Segment Start: DATA FOR REVIEW

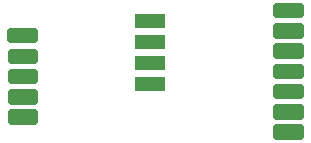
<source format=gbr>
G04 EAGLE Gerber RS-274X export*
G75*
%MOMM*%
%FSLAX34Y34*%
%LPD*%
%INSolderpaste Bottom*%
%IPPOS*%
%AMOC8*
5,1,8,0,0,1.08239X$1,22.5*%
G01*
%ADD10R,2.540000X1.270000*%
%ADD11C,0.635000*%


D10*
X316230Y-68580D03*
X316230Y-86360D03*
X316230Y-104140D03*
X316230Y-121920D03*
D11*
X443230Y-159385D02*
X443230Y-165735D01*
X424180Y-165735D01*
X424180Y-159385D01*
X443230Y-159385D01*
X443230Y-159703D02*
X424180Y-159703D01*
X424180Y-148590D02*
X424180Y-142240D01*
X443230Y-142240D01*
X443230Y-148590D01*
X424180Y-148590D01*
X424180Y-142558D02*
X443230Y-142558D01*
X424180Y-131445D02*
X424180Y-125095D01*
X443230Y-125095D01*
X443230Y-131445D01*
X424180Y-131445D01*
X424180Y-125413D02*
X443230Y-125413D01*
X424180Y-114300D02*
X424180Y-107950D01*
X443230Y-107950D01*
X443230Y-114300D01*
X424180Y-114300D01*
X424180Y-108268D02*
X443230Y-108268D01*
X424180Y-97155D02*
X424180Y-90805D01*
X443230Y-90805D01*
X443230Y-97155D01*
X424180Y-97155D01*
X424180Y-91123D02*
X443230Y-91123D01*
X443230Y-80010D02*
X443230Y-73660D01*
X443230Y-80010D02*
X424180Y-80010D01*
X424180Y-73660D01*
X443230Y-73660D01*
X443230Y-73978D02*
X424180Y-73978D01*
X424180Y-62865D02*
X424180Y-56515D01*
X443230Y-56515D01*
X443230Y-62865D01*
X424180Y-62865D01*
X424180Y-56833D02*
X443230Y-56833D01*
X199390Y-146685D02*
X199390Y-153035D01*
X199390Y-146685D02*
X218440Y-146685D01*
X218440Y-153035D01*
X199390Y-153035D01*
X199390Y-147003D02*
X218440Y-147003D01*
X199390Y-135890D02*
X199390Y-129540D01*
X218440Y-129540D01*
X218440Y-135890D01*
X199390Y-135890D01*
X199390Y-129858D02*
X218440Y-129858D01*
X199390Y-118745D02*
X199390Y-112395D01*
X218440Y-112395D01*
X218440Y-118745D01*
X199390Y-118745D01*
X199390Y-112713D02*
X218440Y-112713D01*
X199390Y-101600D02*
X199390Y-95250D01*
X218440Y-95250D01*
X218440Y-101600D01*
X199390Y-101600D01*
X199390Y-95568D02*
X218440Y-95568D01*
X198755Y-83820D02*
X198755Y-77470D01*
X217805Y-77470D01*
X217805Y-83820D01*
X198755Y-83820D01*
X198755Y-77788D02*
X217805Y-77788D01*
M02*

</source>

Segment End: DATA FOR REVIEW

PROBLEM DETAILS: The lines to extract from the data above begin with the line containing "5,1,8,0,0,1.08239X$1,22.5*%" and end with the line containing "X443230Y-73978D02*". Extract them exactly, including both.

WRITTEN SOLUTION:
5,1,8,0,0,1.08239X$1,22.5*%
G01*
%ADD10R,2.540000X1.270000*%
%ADD11C,0.635000*%


D10*
X316230Y-68580D03*
X316230Y-86360D03*
X316230Y-104140D03*
X316230Y-121920D03*
D11*
X443230Y-159385D02*
X443230Y-165735D01*
X424180Y-165735D01*
X424180Y-159385D01*
X443230Y-159385D01*
X443230Y-159703D02*
X424180Y-159703D01*
X424180Y-148590D02*
X424180Y-142240D01*
X443230Y-142240D01*
X443230Y-148590D01*
X424180Y-148590D01*
X424180Y-142558D02*
X443230Y-142558D01*
X424180Y-131445D02*
X424180Y-125095D01*
X443230Y-125095D01*
X443230Y-131445D01*
X424180Y-131445D01*
X424180Y-125413D02*
X443230Y-125413D01*
X424180Y-114300D02*
X424180Y-107950D01*
X443230Y-107950D01*
X443230Y-114300D01*
X424180Y-114300D01*
X424180Y-108268D02*
X443230Y-108268D01*
X424180Y-97155D02*
X424180Y-90805D01*
X443230Y-90805D01*
X443230Y-97155D01*
X424180Y-97155D01*
X424180Y-91123D02*
X443230Y-91123D01*
X443230Y-80010D02*
X443230Y-73660D01*
X443230Y-80010D02*
X424180Y-80010D01*
X424180Y-73660D01*
X443230Y-73660D01*
X443230Y-73978D02*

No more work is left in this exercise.